Marissa stepped between the frantic mother and Adam, ushering the two boys toward the vehicle. “Tommy, Collin, I’ll see you at six-thirty next week. Have a good night, Mrs. Miles.”

“You, too.” The woman’s glance darted between Marissa and Adam, appearing confused and disturbed by their unexpected association.

Nothing Adam wasn’t used to—mothers had always given him
that look,
something between dread and loathing, especially when he’d come to pick up their daughters. For good reason. His lips parted in a broad, unapologetic smile.

Mrs. Miles edged away, shooing her children into the SUV. Marissa waved as the family backed out of the driveway. The unguarded moment gave Adam a chance to check out her assets. A little too small for his taste and sexual appetites, but beautifully proportioned. His dick stood at attention and saluted the tight little package that was Marissa.

“Mm-mmm,” he hummed under his breath in appreciation.

Turning, she smiled up at him. A warm, almost sensual smile that stopped his breath and knocked him back on his heels.

Hold up. No. She wasn’t supposed to have an effect on him—any effect, even sexual. And he shouldn’t inspire anything in her either, definitely not the intrigue spark in her almond-shaped eyes.

Hell, he was an open and shut case. Simple.
Horny, illiterate, rebel biker, asshole. She should want nothing to do with him, not even tutoring, yet she didn’t seem intimidated. The way she looked at him…he swore she saw something more than most people bothered to look for in him.

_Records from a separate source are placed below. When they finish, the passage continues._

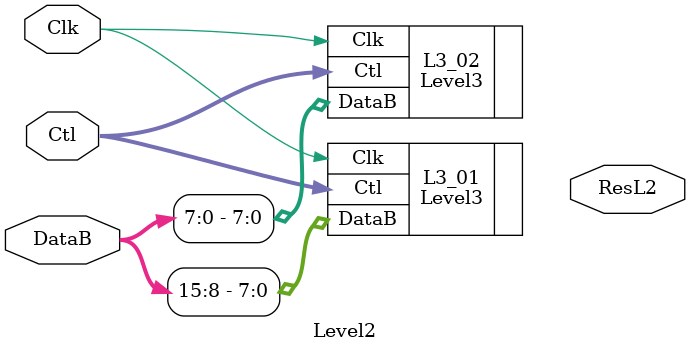
<source format=v>
`define Wid    16
`define ResWid 16
module Level2 (output[`ResWid-1:0] ResL2
       , inout[`Wid-1:0] DataB
       , input[3:0] Ctl, input Clk) ;
//...
Level3 L3_01 (.DataB(DataB[`Wid-1:(`Wid/2)]), .Ctl(Ctl), .Clk(Clk) );
Level3 L3_02 (.DataB(DataB[(`Wid/2)-1:0]), .Ctl(Ctl), .Clk(Clk) );
endmodule


</source>
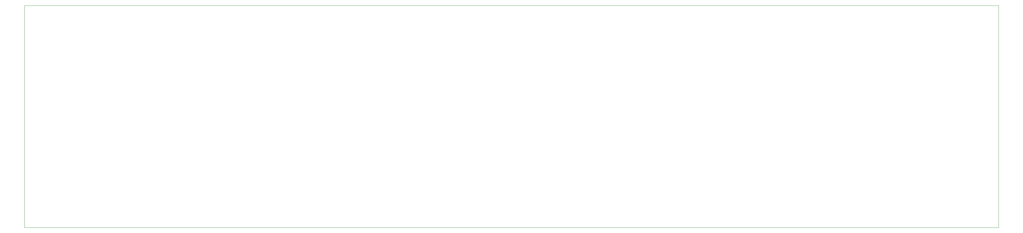
<source format=gm1>
G75*
G70*
%OFA0B0*%
%FSLAX25Y25*%
%IPPOS*%
%LPD*%
%AMOC8*
5,1,8,0,0,1.08239X$1,22.5*
%
%ADD10C,0.00100*%
D10*
X0010000Y-026516D02*
X0010000Y0243366D01*
X1191100Y0243366D01*
X1191100Y-026516D01*
X0010000Y-026516D01*
M02*

</source>
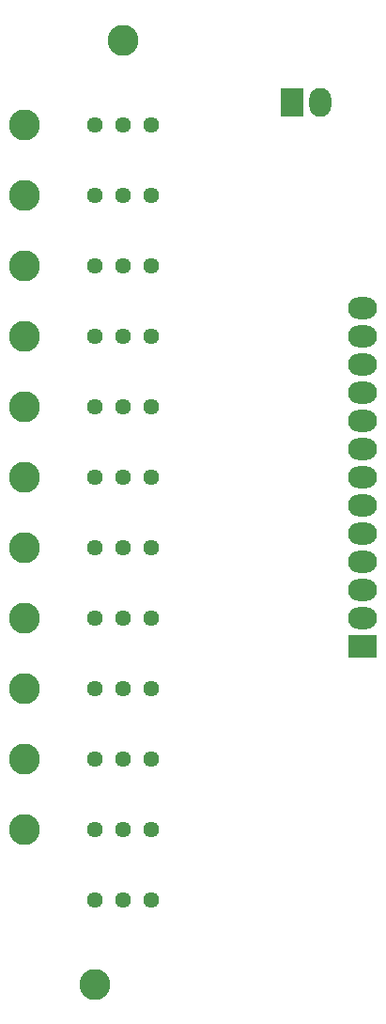
<source format=gbr>
%TF.GenerationSoftware,KiCad,Pcbnew,(5.0.0)*%
%TF.CreationDate,2019-02-02T21:25:33-06:00*%
%TF.ProjectId,BPSTester,4250535465737465722E6B696361645F,rev?*%
%TF.SameCoordinates,Original*%
%TF.FileFunction,Copper,L2,Bot,Signal*%
%TF.FilePolarity,Positive*%
%FSLAX46Y46*%
G04 Gerber Fmt 4.6, Leading zero omitted, Abs format (unit mm)*
G04 Created by KiCad (PCBNEW (5.0.0)) date 02/02/19 21:25:33*
%MOMM*%
%LPD*%
G01*
G04 APERTURE LIST*
%ADD10O,2.000000X2.600000*%
%ADD11R,2.000000X2.600000*%
%ADD12C,1.440000*%
%ADD13O,2.600000X2.000000*%
%ADD14R,2.600000X2.000000*%
%ADD15C,2.800000*%
G04 APERTURE END LIST*
D10*
X135436500Y-63828000D03*
D11*
X132896500Y-63828000D03*
D12*
X120260000Y-65860000D03*
X117720000Y-65860000D03*
X115180000Y-65860000D03*
X115180000Y-72210000D03*
X117720000Y-72210000D03*
X120260000Y-72210000D03*
X120260000Y-78560000D03*
X117720000Y-78560000D03*
X115180000Y-78560000D03*
X115180000Y-84910000D03*
X117720000Y-84910000D03*
X120260000Y-84910000D03*
X120260000Y-91260000D03*
X117720000Y-91260000D03*
X115180000Y-91260000D03*
X115180000Y-97610000D03*
X117720000Y-97610000D03*
X120260000Y-97610000D03*
X120260000Y-103960000D03*
X117720000Y-103960000D03*
X115180000Y-103960000D03*
X115180000Y-110310000D03*
X117720000Y-110310000D03*
X120260000Y-110310000D03*
X120260000Y-116660000D03*
X117720000Y-116660000D03*
X115180000Y-116660000D03*
X115180000Y-123010000D03*
X117720000Y-123010000D03*
X120260000Y-123010000D03*
X120260000Y-129360000D03*
X117720000Y-129360000D03*
X115180000Y-129360000D03*
X115180000Y-135710000D03*
X117720000Y-135710000D03*
X120260000Y-135710000D03*
D13*
X139310000Y-82370000D03*
X139310000Y-84910000D03*
X139310000Y-87450000D03*
X139310000Y-89990000D03*
X139310000Y-92530000D03*
X139310000Y-95070000D03*
X139310000Y-97610000D03*
X139310000Y-100150000D03*
X139310000Y-102690000D03*
X139310000Y-105230000D03*
X139310000Y-107770000D03*
X139310000Y-110310000D03*
D14*
X139310000Y-112850000D03*
D15*
X115180000Y-143330000D03*
X117720000Y-58240000D03*
X108830000Y-65860000D03*
X108830000Y-72210000D03*
X108830000Y-78560000D03*
X108830000Y-84910000D03*
X108830000Y-91260000D03*
X108830000Y-97610000D03*
X108830000Y-103960000D03*
X108830000Y-110310000D03*
X108830000Y-129360000D03*
X108830000Y-116660000D03*
X108830000Y-123010000D03*
M02*

</source>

Defenses closing ranks, he crossed his arms and returned her stare. “Am I what you expected?” he asked on a sneer.

“Yes. And no.”

What? That wasn’t an answer. He wanted things straightforward, good or bad, black or white. Not the fascinating shades of gray she offered in her penetrating expression. She threw him off. He didn’t like it.

Spreading her arms, she walked toward him. “Am I what you expected?”

“No. And no.”

Her laugh sounded the way champagne sparkled. “Good. Now step aside so I can check out your ride.”

“Knock yourself out.”

Adding another notch to her belt of surprises, she inspected his motorcycle with an expert investigation.